24 Tahun Menanti Gaji, Guru Honorer Pembakar Sekolah Dibayar Rp6 Juta

Munir Alamsyah (53), guru honorer SMPN 1 Cikelet, Garut, Jawa Barat, yang selama 24 tahun menuntut gajinya dibayarkan, akhirnya mendapat bantuan Rp6 juta dari Dinas Pendidikan Kabupaten Garut.

Ia sempat membakar sekolahnya pada 14 Januari 2022 lantaran kecewa honor Rp6 juta buah mengajar saat 1996-1998 tak kunjung dibayarkan.

“Sekarang kami akan mengganti honor Rp6 juta mudah-mudahan ini bisa memberikan manfaat,” kata Kepala Dinas Pendidikan Kabupaten Garut Ade Manadin saat jumpa pers pembebasan tuntutan hukum (restorative justice) tersangka pembakaran sekolah di Markas Polres Garut, Jumat.

Dinas Pendidikan Kabupaten Garut, Jawa Barat memberikan Rp6 juta kepada sebagai bentuk prihatin sekaligus menuntaskan masalah klaim utang honor selama tersangka mengajar di sekolah itu.

Ade menuturkan Dinas Pendidikan Garut bertanggungjawab atas kasus Munir yang membakar bangunan SMPN 1 Cikelet tempat mengajarnya dulu.

“Kami dari Disdik Garut tanggung jawab, dia adalah guru terbaik,” katanya.

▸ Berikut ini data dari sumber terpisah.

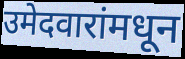
उमेदवारांमधूनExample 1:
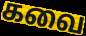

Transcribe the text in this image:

கவை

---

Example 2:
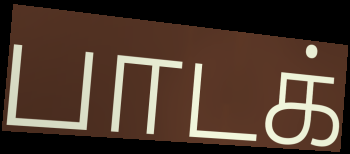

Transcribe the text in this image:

பாடக்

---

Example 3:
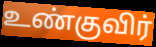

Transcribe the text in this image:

உண்குவிர்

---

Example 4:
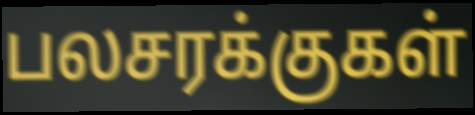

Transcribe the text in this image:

பலசரக்குகள்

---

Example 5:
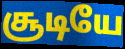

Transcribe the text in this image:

சூடியே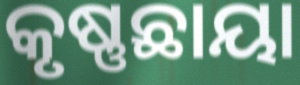
କୃଷ୍ଣଛାୟାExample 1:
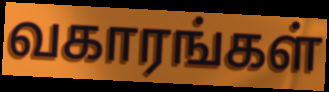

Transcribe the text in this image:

வகாரங்கள்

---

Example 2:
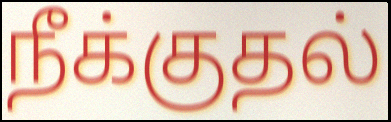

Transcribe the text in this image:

நீக்குதல்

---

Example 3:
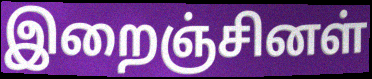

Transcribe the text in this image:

இறைஞ்சினள்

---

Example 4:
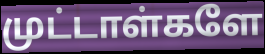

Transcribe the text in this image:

முட்டாள்களே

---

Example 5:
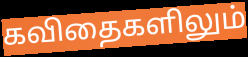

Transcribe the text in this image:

கவிதைகளிலும்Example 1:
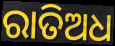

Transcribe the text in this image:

ରାତିଅଧ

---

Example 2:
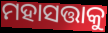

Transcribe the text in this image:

ମହାସତ୍ତାକୁ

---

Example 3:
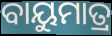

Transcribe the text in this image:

ବାୟୁମାତ୍ର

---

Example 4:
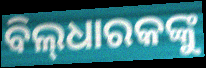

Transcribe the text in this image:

Ia mengungkapkan Munir Alamsyah merupakan guru honorer mata pelajaran Fisika di SMPN 1 Cikelet tahun 1996 sampai 1998 yang memiliki kecerdasan dan menjadi kebanggaan.

Bantuan yang diberikan kepada Munir Alamsyah itu, kata dia, bisa menyelesaikan masalah dirinya yang selama ini selalu memikirkan honor yang belum dibayarkan selama menjadi guru honorer.

“Mudah-mudahan ini menjadi sebuah obat luka di hati Pak Munir,” katanya.

Kepolisian Resor Garut juga menghentikan proses hukum Munir setelah pihak sekolah mencabut laporannya. Kasus ini akhirnya diselesaikan lewat restorative justice.

“Kami melihat materiil dan formilnya terpenuhi (restorative justice),” kata Kepala Kepolisian Resor Garut AKBP Wirdhanto Hadicaksono saat jumpa pers pembebasan mantan guru pembakar sekolah di Garut, Jumat.

Kapolres menyampaikan mantan guru itu sempat menjalani pemeriksaan hukum, namun akhirnya dilakukan kesepakatan memaafkan pelaku dan kepolisian memutuskan pembebasan tuntutan berdasarkan Peraturan Kepolisian Nomor 8 tahun 2021 terkait masalah penanganan tindak pidana berdasarkan keadilan restoratif.

“Kami menerima kesepakatan dari kedua belah pihak, dan didasari dari Peraturan Kepolisian nomor 8 tahun 2021 terkait masalah penanganan tindak pidana berdasarkan keadilan restoratif,” katanya.

Sementara Disdik Garut menyampaikan terima kasih kepada Kepolisian Resor Garut yang telah membebaskan Munir dari tuntutan hukum sehingga bisa kembali berkumpul dengan keluarganya.

Ia berharap kejadian tersebut tidak ada lagi di Kabupaten Garut, dan kepala sekolah harus lebih memperhatikan guru-gurunya untuk mengantisipasi kejadian serupa.

“Kepala sekolah harus peka terhadap lingkungannya, harus memperhatikan bawahan ketika memimpin sekolahnya, bahwa di sekitar kita ada orang yang harus dijunjung tinggi,” katanya.